Objectif
Pouvez-vous reprendre le passage de l'extrait de page qui va de « 39.02 (2) La » jusqu'à « pendant le contre-interrogatoire. », en le modifiant pour que « tribunal » y devienne « juge » ?

Extrait de page
▼

39.02 (2) La partie qui a contre-interrogé le déposant d'un affidavit remis par une partie opposée ne remet pas par la suite d'autres affidavits destinés à être utilisés à l'audience, ni ne tient un interrogatoire aux termes de la règle 39.03, sans l'autorisation du tribunal ou le consentement des parties. Le tribunal accorde l'autorisation, à des conditions justes, s'il est convaincu que la partie devrait être autorisée à répondre, en fournissant des preuves sous forme d'affidavit ou sous forme de la transcription d'un interrogatoire tenu aux termes de la règle 39.03, à une question soulevée pendant le contre-interrogatoire.

▲

Le matériel
▼

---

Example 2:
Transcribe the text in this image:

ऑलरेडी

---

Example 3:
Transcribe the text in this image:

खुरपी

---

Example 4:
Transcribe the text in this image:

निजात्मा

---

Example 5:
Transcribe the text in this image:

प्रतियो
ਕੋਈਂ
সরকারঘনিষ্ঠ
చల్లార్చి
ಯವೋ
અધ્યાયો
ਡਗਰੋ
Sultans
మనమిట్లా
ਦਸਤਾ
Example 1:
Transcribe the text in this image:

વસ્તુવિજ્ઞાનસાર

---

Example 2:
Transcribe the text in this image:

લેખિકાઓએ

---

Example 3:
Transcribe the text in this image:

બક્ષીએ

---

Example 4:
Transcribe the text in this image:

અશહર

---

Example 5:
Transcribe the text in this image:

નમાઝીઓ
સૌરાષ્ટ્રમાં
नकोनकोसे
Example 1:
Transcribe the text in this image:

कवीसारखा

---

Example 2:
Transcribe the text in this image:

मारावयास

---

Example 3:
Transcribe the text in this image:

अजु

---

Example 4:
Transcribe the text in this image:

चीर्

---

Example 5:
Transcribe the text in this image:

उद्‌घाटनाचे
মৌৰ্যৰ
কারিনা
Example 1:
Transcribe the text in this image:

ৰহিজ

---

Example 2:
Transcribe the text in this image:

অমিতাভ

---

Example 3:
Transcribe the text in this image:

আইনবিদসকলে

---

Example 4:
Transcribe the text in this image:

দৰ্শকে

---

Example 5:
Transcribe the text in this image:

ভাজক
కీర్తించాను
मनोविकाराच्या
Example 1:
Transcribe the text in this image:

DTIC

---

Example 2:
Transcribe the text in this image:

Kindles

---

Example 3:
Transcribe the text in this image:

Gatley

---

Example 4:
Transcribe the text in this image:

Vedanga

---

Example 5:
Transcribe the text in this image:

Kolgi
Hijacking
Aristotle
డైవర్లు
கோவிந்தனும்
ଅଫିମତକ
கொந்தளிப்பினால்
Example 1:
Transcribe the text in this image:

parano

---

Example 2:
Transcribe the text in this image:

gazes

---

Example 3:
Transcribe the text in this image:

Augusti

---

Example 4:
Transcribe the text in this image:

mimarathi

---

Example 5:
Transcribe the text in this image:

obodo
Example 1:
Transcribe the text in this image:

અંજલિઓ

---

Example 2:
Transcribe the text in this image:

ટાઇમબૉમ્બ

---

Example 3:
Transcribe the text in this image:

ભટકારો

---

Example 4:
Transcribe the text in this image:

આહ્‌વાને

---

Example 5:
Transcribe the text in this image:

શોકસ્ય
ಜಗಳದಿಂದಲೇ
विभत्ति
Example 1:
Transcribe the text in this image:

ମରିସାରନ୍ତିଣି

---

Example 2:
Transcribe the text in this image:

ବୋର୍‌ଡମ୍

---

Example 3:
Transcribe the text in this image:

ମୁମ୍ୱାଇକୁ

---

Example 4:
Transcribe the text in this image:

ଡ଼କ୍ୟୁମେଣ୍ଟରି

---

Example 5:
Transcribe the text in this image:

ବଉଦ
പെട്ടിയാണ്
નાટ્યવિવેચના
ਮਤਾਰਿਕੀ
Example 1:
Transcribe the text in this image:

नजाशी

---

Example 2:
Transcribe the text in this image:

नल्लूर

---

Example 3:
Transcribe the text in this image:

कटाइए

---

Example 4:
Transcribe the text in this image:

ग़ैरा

▲
▼

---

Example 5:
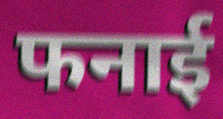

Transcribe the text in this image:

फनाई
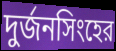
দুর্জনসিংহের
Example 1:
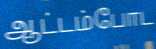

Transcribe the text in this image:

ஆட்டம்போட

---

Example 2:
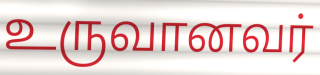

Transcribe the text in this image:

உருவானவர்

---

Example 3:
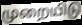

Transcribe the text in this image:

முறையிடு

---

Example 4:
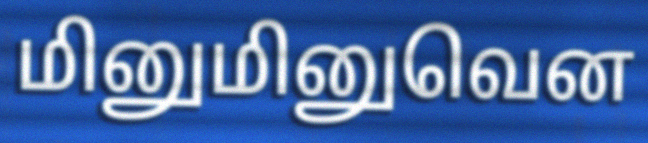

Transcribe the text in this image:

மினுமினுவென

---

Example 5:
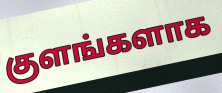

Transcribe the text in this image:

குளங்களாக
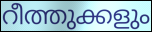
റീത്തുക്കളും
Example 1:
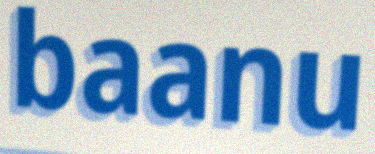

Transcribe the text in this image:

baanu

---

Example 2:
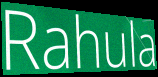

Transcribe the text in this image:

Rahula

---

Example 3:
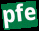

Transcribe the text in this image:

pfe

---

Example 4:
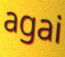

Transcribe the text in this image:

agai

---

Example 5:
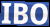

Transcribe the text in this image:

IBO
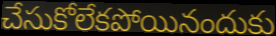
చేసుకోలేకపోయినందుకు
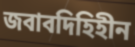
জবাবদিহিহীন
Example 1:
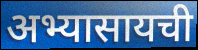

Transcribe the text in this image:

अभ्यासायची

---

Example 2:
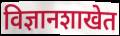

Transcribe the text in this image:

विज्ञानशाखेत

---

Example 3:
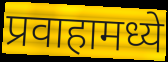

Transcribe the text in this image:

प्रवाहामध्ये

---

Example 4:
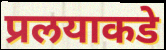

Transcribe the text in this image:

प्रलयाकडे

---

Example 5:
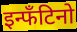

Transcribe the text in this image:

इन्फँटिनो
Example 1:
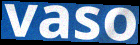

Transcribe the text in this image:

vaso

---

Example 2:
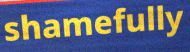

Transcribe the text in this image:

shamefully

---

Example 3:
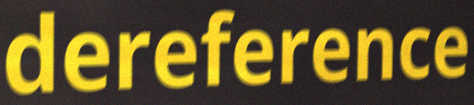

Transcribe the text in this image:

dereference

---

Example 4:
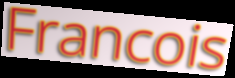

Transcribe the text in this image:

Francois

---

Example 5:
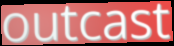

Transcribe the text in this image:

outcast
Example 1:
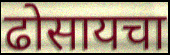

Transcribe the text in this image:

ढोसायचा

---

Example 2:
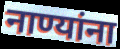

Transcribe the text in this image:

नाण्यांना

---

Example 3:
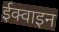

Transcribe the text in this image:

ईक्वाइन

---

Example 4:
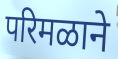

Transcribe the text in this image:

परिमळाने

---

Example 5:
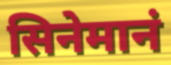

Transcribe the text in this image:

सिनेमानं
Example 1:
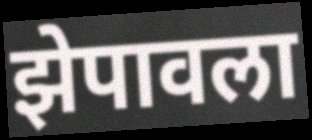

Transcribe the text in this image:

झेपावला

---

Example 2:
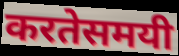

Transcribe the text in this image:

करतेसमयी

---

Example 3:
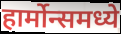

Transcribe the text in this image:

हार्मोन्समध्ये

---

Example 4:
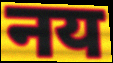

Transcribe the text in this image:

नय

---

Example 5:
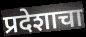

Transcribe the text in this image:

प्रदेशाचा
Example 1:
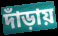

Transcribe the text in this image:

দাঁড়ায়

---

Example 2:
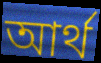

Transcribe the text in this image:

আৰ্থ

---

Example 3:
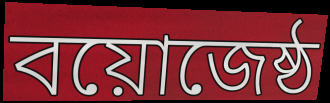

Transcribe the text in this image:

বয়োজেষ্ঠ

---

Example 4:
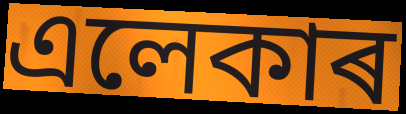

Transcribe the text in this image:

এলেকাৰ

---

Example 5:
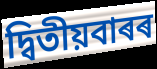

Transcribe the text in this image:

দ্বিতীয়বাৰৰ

▲
▼

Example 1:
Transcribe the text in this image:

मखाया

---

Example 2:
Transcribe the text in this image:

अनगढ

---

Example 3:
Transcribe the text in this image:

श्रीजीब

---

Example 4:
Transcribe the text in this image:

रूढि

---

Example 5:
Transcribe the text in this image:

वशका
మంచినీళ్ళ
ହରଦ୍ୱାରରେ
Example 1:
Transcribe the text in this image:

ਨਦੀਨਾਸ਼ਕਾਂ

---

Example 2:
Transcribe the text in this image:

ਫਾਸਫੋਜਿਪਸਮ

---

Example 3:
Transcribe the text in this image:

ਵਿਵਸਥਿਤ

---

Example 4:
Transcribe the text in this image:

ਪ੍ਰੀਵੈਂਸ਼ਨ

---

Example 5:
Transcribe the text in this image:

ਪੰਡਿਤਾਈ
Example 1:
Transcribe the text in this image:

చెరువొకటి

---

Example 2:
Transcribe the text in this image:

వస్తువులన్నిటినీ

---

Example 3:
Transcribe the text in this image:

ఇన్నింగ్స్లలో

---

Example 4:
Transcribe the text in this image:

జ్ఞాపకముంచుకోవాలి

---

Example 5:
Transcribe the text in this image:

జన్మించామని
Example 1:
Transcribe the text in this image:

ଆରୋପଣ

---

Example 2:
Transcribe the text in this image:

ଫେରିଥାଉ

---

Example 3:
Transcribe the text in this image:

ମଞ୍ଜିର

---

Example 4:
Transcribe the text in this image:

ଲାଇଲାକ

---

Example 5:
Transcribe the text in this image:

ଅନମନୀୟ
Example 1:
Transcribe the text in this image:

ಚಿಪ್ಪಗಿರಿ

▲

La réponse
39.02 (2) La partie qui a contre-interrogé le déposant d'un affidavit remis par une partie opposée ne remet pas par la suite d'autres affidavits destinés à être utilisés à l'audience, ni ne tient un interrogatoire aux termes de la règle 39.03, sans l'autorisation du juge ou le consentement des parties. Le juge accorde l'autorisation, à des conditions justes, s'il est convaincu que la partie devrait être autorisée à répondre, en fournissant des preuves sous forme d'affidavit ou sous forme de la transcription d'un interrogatoire tenu aux termes de la règle 39.03, à une question soulevée pendant le contre-interrogatoire.